Test the SMALLEST POSSIBLE CASE.If n and y are positive integers and 450y = n³, which of the following must be an integer?
I. y/(3 x 2² x 5)
II. y/(3² x 2 x 5)
III. y/(3 x 2 x 5²)
a. None
b. I only
c. II only
d. III only
e. I, II, and III
450y = n³ implies that 450y is the cube of an integer.
When we prime-factorize the cube of an integer, we get 3 (or a multiple of 3) of every prime factor:
8 is the cube of an integer because 8 = 2³ = 2*2*2.
27 is the cube of an integer because 27 = 3³ = 3*3*3.
Thus, when we prime-factorize 450y, we need to get AT LEAST 3 of every prime factor.
Here's the prime-factorization of 450y:
450y = 2 * 3² * 5² * y
Since 450 provides only one 2, two 3's, and two 5's, and we need at least 3 of every prime factor, the missing prime factors must be provided by y.
Thus, y must provide at at least two more 2's, one more 3, and one more 5.
SMALLEST POSSIBLE CASE:
y = 2² * 3 * 5.
Test y = 2² * 3 * 5 in statements I, II and III.
I. y/(3 x 2² x 5)
(2² * 3 * 5)/(3 x 2² x 5) = 1.
The smallest possible value of y yields an integer.

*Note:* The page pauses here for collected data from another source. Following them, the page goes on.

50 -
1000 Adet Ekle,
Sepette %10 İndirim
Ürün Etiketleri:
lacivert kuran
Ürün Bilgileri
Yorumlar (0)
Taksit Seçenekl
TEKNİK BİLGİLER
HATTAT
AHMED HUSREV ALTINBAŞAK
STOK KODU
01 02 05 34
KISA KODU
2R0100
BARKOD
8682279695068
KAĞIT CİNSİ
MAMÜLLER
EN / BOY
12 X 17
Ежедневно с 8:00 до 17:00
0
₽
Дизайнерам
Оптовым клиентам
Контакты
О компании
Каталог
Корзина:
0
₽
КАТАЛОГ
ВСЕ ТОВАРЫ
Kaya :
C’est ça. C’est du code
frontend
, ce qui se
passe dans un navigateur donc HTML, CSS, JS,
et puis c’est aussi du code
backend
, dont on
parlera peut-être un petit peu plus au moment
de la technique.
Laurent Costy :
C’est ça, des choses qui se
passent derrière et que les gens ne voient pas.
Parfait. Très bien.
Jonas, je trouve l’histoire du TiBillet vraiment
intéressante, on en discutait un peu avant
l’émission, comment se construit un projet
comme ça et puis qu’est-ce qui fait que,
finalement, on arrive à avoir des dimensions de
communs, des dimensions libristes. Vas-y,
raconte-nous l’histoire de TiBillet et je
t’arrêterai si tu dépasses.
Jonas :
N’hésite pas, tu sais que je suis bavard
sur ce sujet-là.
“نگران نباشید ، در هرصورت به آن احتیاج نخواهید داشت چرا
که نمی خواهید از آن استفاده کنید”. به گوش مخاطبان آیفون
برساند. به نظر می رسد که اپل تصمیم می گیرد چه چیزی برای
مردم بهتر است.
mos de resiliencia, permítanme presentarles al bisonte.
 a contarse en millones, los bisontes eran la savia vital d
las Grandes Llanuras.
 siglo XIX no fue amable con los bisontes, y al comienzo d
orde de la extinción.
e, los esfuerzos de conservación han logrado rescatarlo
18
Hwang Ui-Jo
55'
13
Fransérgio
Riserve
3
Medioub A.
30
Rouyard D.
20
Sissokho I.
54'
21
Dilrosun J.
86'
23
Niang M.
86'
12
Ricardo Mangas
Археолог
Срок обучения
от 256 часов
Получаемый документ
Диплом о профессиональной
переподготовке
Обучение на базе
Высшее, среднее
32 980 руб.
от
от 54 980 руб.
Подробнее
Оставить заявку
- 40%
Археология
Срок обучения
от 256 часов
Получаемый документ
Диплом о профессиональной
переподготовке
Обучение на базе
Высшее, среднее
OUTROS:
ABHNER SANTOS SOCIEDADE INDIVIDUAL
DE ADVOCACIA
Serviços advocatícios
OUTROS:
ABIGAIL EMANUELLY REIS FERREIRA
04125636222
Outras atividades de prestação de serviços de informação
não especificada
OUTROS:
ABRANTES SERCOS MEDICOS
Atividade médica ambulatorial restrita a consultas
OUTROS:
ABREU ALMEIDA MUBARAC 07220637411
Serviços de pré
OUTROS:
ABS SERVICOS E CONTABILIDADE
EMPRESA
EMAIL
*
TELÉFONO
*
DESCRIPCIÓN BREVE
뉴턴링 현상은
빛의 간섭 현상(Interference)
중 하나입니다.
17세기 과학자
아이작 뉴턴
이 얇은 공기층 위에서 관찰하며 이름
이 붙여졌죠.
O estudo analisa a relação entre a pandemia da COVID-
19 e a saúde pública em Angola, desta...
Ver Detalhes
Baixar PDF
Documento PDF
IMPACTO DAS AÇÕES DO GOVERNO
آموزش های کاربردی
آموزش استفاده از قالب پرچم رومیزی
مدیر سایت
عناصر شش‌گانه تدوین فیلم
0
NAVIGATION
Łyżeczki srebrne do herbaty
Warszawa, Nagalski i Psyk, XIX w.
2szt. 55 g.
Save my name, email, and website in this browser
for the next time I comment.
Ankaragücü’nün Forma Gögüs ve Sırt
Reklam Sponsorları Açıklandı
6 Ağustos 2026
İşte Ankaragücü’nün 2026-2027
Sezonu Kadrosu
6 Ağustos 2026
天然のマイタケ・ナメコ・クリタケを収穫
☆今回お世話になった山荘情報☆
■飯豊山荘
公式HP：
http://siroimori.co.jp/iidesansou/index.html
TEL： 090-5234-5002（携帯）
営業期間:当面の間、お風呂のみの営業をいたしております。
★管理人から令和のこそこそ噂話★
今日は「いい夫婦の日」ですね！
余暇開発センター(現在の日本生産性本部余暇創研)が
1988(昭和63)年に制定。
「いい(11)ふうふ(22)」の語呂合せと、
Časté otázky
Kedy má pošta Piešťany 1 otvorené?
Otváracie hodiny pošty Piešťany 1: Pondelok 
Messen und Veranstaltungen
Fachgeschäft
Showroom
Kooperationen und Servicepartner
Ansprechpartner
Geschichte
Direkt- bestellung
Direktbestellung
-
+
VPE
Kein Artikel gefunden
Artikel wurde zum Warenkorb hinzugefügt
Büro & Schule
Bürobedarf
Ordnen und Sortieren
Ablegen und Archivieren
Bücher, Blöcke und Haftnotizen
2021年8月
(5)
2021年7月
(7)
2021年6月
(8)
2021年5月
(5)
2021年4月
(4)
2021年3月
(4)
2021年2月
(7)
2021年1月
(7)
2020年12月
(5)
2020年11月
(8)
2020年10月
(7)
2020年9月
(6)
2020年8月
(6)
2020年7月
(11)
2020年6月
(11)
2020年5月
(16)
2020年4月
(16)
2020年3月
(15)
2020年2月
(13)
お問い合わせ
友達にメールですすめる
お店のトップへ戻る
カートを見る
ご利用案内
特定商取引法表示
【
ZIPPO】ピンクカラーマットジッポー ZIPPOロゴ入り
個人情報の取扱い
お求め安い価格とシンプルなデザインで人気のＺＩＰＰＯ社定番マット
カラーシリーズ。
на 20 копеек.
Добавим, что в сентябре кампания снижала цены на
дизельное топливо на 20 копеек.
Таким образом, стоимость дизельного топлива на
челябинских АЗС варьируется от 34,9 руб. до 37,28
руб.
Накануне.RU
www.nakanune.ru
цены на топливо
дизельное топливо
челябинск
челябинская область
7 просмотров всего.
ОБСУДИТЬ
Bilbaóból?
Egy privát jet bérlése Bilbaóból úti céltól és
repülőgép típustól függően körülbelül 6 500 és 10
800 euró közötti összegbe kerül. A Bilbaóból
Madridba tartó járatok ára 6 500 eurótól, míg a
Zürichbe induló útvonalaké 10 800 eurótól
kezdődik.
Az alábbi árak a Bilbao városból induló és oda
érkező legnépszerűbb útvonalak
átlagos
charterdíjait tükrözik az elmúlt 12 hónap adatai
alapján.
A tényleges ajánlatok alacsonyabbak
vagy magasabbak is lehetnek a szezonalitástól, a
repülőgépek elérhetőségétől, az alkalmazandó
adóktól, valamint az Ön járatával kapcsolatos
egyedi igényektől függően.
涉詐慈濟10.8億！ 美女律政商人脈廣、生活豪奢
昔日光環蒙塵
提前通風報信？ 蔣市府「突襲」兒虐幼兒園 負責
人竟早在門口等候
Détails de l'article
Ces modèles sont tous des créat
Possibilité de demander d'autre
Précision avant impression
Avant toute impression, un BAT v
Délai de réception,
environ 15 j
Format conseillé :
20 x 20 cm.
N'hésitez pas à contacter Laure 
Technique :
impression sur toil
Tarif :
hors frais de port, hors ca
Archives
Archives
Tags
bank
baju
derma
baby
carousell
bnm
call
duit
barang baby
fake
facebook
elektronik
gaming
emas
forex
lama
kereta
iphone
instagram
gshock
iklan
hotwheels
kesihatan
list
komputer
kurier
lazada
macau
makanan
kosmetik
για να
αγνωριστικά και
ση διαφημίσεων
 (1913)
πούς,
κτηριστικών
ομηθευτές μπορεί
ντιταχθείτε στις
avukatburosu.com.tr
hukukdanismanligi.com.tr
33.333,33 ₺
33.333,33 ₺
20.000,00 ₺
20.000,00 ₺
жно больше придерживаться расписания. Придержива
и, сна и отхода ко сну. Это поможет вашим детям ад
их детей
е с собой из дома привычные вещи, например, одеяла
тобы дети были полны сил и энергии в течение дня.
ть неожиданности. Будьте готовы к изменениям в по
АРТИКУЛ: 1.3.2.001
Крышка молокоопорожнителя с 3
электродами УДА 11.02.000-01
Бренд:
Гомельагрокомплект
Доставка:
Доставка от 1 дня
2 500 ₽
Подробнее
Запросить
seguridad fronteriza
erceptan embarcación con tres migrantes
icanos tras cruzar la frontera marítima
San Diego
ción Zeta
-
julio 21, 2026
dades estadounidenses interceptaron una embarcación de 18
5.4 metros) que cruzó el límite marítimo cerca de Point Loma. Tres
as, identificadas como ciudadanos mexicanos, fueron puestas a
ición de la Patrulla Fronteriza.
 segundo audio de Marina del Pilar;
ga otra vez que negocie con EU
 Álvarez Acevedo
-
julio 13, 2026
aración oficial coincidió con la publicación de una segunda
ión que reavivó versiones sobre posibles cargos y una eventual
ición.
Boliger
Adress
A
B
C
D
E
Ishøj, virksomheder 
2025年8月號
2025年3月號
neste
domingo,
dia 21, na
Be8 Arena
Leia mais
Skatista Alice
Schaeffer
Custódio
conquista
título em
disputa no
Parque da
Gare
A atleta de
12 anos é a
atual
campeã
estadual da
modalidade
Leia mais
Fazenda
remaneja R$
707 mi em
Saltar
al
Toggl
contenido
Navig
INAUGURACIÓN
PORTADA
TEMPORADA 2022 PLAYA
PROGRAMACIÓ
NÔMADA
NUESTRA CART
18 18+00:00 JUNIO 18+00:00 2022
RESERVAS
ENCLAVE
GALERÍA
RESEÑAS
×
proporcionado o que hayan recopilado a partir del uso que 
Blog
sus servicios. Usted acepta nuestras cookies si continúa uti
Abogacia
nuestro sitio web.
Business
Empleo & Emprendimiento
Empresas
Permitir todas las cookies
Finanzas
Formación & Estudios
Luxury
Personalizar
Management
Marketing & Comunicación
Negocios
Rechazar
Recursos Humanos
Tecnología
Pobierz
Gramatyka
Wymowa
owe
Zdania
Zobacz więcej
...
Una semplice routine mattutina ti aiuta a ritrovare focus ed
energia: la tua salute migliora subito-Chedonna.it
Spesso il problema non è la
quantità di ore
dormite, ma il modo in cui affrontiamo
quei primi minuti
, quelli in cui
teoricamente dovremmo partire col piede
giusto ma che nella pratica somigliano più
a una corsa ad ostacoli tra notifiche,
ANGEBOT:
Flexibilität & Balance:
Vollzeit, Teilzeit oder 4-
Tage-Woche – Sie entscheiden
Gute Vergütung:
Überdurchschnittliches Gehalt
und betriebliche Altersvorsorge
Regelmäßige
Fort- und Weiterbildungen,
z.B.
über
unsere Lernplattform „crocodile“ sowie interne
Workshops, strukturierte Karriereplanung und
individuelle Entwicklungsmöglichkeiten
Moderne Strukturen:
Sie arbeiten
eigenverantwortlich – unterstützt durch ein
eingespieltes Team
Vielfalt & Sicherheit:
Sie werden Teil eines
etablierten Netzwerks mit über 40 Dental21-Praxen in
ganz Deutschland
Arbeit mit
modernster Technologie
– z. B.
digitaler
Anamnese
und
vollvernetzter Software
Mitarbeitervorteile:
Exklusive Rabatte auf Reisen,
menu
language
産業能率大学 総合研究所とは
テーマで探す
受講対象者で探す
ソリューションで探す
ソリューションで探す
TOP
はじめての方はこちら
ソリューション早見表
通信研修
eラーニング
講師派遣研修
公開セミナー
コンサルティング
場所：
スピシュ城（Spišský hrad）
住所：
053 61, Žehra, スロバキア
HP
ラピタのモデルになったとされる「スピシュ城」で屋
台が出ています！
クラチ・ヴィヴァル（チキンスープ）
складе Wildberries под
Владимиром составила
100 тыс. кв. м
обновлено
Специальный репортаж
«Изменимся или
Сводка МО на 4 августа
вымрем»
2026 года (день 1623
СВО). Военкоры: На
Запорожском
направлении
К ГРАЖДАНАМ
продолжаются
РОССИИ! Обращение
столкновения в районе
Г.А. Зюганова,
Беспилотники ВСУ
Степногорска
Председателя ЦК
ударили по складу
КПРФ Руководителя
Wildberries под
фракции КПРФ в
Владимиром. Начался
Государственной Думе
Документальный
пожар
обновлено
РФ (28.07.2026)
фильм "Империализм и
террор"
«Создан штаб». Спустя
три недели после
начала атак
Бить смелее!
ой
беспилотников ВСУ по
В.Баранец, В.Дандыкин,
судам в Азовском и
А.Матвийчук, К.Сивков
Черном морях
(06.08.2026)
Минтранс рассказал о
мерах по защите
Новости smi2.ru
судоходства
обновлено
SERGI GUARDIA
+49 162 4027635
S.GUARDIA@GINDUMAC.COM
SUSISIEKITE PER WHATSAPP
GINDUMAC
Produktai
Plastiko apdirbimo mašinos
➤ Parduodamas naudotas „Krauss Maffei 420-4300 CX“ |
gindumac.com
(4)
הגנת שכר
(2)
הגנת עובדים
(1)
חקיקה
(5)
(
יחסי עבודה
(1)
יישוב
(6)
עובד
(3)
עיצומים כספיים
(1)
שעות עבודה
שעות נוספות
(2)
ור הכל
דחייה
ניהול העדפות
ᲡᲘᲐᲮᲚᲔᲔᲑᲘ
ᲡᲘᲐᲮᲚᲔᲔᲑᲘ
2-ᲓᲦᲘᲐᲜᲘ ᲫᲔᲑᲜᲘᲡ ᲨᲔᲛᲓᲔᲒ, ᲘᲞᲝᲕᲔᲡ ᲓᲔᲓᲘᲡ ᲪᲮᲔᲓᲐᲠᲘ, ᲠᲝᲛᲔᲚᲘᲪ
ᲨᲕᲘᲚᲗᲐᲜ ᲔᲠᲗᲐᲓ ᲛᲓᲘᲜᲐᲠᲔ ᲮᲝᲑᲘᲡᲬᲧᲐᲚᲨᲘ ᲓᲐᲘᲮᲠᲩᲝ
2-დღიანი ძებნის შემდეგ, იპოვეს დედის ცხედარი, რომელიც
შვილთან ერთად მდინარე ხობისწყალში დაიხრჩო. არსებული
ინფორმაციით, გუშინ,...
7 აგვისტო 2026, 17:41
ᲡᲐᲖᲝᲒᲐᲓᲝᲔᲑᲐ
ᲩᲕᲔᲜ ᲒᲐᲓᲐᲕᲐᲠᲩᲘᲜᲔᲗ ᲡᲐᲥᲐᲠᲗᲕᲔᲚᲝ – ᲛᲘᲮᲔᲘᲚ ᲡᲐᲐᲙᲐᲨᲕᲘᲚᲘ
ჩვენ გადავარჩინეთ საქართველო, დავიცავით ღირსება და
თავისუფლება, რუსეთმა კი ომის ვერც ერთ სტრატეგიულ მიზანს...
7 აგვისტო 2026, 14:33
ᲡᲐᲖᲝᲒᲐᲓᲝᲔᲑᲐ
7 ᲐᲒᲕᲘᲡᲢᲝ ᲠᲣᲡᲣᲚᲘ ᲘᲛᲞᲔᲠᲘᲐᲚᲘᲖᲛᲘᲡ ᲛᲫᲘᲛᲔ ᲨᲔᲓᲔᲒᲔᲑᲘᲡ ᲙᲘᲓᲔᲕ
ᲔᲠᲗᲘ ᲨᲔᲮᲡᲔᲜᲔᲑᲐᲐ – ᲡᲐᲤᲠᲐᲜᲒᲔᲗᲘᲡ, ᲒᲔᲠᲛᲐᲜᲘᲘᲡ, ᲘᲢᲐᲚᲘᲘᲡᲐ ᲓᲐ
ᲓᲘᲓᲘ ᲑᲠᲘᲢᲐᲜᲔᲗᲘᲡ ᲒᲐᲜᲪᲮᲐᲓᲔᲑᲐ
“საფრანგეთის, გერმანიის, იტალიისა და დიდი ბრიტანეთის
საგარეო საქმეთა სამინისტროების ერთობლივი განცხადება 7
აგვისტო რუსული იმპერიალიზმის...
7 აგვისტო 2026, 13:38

Thus, statement I must be true.
Eliminate every answer choice that does not include I.
Eliminate A, C and D.
II. y/(3² x 2 x 5)
(2² * 3 * 5)/(3² x 2² x 5) = 1/3.
Not an integer.
Thus, statement II does NOT have to be true.
Eliminate every remaining answer choice that includes II.
Eliminate E.
The correct answer is B.